Output each record below exactly. No images go in the copy.

※

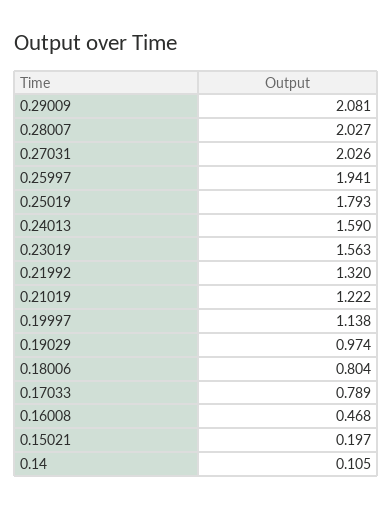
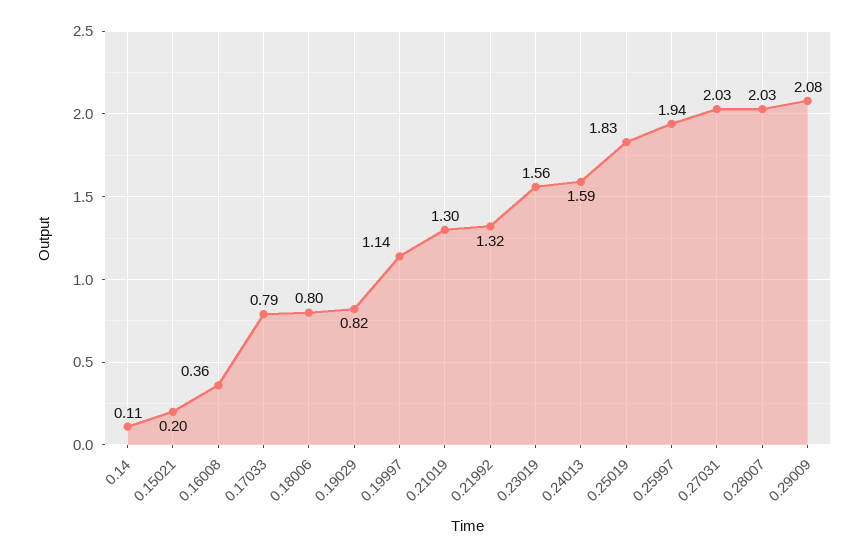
0.25019: 1.793 -> 1.83
0.21019: 1.222 -> 1.3
0.19029: 0.974 -> 0.82
0.16008: 0.468 -> 0.36

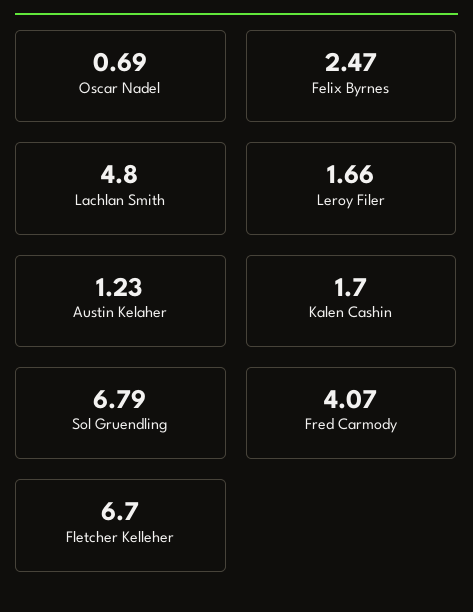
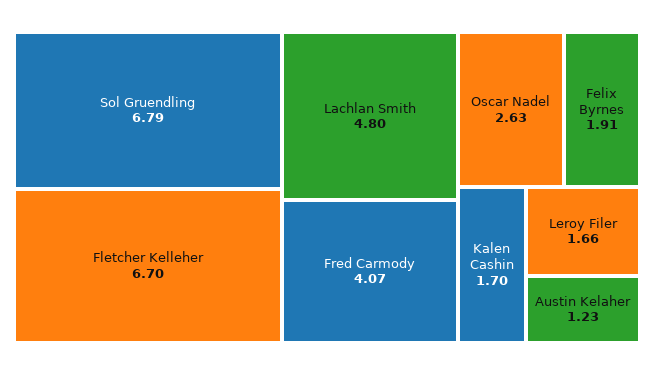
Oscar Nadel: 0.69 -> 2.63
Felix Byrnes: 2.47 -> 1.91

※

RESULT FOR THIS EXERCISE:
0.25019: 1.793 -> 1.83
0.21019: 1.222 -> 1.3
0.19029: 0.974 -> 0.82
0.16008: 0.468 -> 0.36

Oscar Nadel: 0.69 -> 2.63
Felix Byrnes: 2.47 -> 1.91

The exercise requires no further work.